CFCamo: A Counterfactual Detect-or-Abstain Framework for Camouflaged Object Detection

CFCamo：一种用于伪装目标检测的反事实“检测或弃权”框架

Abstract: Vision-language reinforcement learning has recently shown strong target-present localization for camouflaged object detection (COD). Yet localization is only one side of the decision: when the agent faces an ordinary image with no camouflaged target, will it still claim that a camouflaged object exists? Standard COD training and evaluation data are positive-only, so agents optimized under this setting can acquire an over-detect bias, a task-specific form of object hallucination that standard COD evaluation leaves unmeasured.

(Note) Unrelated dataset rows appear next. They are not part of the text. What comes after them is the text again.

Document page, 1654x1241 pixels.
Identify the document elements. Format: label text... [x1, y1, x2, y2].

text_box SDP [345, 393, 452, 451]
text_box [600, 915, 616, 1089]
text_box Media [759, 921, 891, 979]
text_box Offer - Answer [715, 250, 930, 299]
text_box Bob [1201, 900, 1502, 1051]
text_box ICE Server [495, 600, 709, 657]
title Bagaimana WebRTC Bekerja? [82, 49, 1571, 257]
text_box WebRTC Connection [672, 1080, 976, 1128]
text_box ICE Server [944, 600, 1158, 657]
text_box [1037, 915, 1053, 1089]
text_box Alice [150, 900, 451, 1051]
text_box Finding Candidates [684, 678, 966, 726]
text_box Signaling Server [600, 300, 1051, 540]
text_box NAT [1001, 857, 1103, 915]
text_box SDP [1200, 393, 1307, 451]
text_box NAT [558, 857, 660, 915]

摘要： 视觉-语言强化学习最近在伪装目标检测（COD）中展现出了强大的目标定位能力。然而，定位只是决策的一方面：当智能体面对一张没有伪装目标的普通图像时，它是否仍会声称存在伪装目标？标准的 COD 训练和评估数据仅包含正样本，因此在这种设置下优化的智能体可能会产生“过度检测偏差”，这是一种特定于任务的物体幻觉，而标准的 COD 评估并未对其进行衡量。

To quantify this target-absent behavior, we construct Counterfactual COD (CF-COD), a paired benchmark that removes the camouflaged target from each held-out COD evaluation image while preserving a plausible background. CF-COD evaluates whether a model detects the target on the original image and abstains on the target-absent counterfactual, summarized by Pair Accuracy (PA).

为了量化这种目标缺失时的行为，我们构建了反事实 COD（CF-COD），这是一个配对基准测试，它从每个留出的 COD 评估图像中移除伪装目标，同时保留合理的背景。CF-COD 评估模型是否能在原始图像上检测到目标，并在目标缺失的反事实图像上选择“弃权”，这一指标总结为配对准确率（PA）。

We further introduce CFCamo, a paired counterfactual framework for COD with abstention. For training, CFCamo optimizes a Qwen3-VL-4B-Instruct agent with Counterfactual Sequence Policy Optimization (CSPO), which samples paired original-counterfactual rollouts and uses a Counterfactual Paired Reward (CPR) to couple original-image detection with counterfactual abstention.

我们进一步引入了 CFCamo，这是一个用于 COD 的配对反事实框架，支持弃权机制。在训练方面，CFCamo 使用反事实序列策略优化（CSPO）来优化 Qwen3-VL-4B-Instruct 智能体，该方法通过采样配对的“原始-反事实”序列，并利用反事实配对奖励（CPR）将原始图像的检测与反事实图像的弃权行为进行耦合。

On CAMO-test, CFCamo improves S_alpha by +3.7 pp over the prior RL-based COD baseline; across CF-COD, it reaches 80.0-90.8% PA. Ablations show that removing counterfactual coupling reduces PA to 1.4-5.2% despite strong target-present COD scores, showing that target-present evaluation alone does not characterize detect-or-abstain behavior. Overall, these results indicate that CFCamo improves COD agents by coupling target-present detection with target-absent abstention, rather than merely strengthening target-present localization. Code and data are available at this https URL.

在 CAMO-test 测试集上，CFCamo 的 S_alpha 指标比之前的强化学习 COD 基线提高了 3.7 个百分点；在 CF-COD 基准上，其 PA 达到了 80.0-90.8%。消融实验表明，尽管在目标存在的情况下 COD 得分很高，但移除反事实耦合会将 PA 降低至 1.4-5.2%，这说明仅靠目标存在时的评估无法表征“检测或弃权”的行为。总的来说，这些结果表明，CFCamo 通过将目标存在时的检测与目标缺失时的弃权相结合，从而改进了 COD 智能体，而不仅仅是增强了目标定位能力。代码和数据可在该链接获取。